Penny Stock Market Manipulation
Lee Cohen, 52, of the United Kingdom, was issued an SEC order and notice of hearing on May 23. Cohen pled guilty last August to a charge of conspiracy to commit securities fraud in a criminal case in the United States District Court for the Eastern District of New York in United States v. Cohen, 1:22-cr-00209-KAM (E.D.N.Y. May 4, 2022).
From June 2017 through February 2018, Cohen lived in and operated a business from a location in Manila, The Philippines. In this self-described boiler room, Cohen and others schemed to defraud investors in the securities of HD View 360, a penny stock company.
Cohen and his cohorts called potential investors in the United States to recommend they purchase HD View shares at specific prices. Cohen coordinated with another person who controlled most of HD View’s free-trading shares to sell the shares at the same prices he recommended and then received proceeds from those sales. Cohen was never a registered or licensed broker and was never associated with one.
A judgment was entered May 15 in the criminal case against him. Cohen was sentenced to a 17-month prison term and ordered to pay restitution of $1.2 million. An SEC hearing will determine if any additional action will be taken.

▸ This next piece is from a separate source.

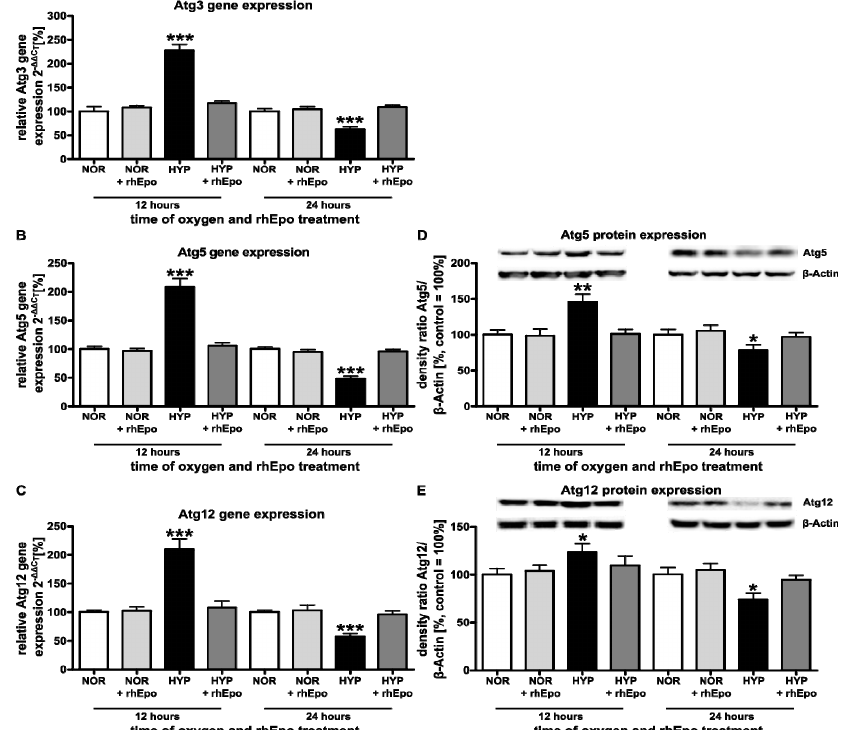
Figure 2. Hyperoxia-triggered alterations of autophagy-related components are modified by rhEpo treatment. ( A – C ) Quantitative analysis of Atg3 , 5 and 12 mRNA expression after 12 h and 24 h of high oxygen concentration with or without rhEpo treatment. ( D , E ) Atg5 and Atg12 protein expression, densitometric data represent the ratio of the pixel intensity of the Atg5 or Atg12-Atg5 complex band to the corresponding β -actin band. White bar normoxic control (NOR); light grey bar normoxic control + rhEpo; black bar hyperoxia (HYP); dark grey bar hyperoxia + rhEpo. Data are normalized to levels of rat pups exposed to normoxia (control 100%; bars represent mean + SEM, n = 8 per group, *** p < 0.001, ** p < 0.01, * p < 0.05, independent t -test after one-way ANOVA, bonferroni corrected compared to respective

Shell Companies and International Pump and Dump
Shrizali F. Jumani, of Burnaby, British Columbia, Canada, on May 22 entered an offer of settlement for an SEC order. Jumani pled guilty to aiding and abetting his associate, Avtar S. Dhillon, 61, of Long Beach, California, with violations of the antifraud, ownership reporting, and insider transaction reporting.
Jumani provided accounting, bookkeeping, and tax preparation services to Dhillon, the chairman of the board of OncoSec, a penny stock company, from March 2011 to February 2018. He was never licensed or registered as a certified public accountant or broker. During this time, Jumani acquired, held, and sold “founders’ shares” of OncoSec for Dhillon’s benefit.
In 2022, Dhillon pled guilty to three felony securities offenses, two of which concerned his undisclosed sale of more than $1.3 million worth of shares in OncoSec during the time Jumani acted as his accountant. The Vancouver physician-turned-stock-promoter was also enmeshed in an alleged $1 billion pump-and-dump scheme that American authorities claimed was orchestrated by West Vancouver resident Frederick Sharp. The group allegedly controlled by Sharp is accused of hiding millions of insider shares through local and offshore shell companies and brokerage accounts.
Jumani is ordered to surrender for cancellation the 98 shares of OncoSec stock he still holds, pay a civil penalty of $25,000 to the SEC, and is barred from participating in any offering of a penny stock.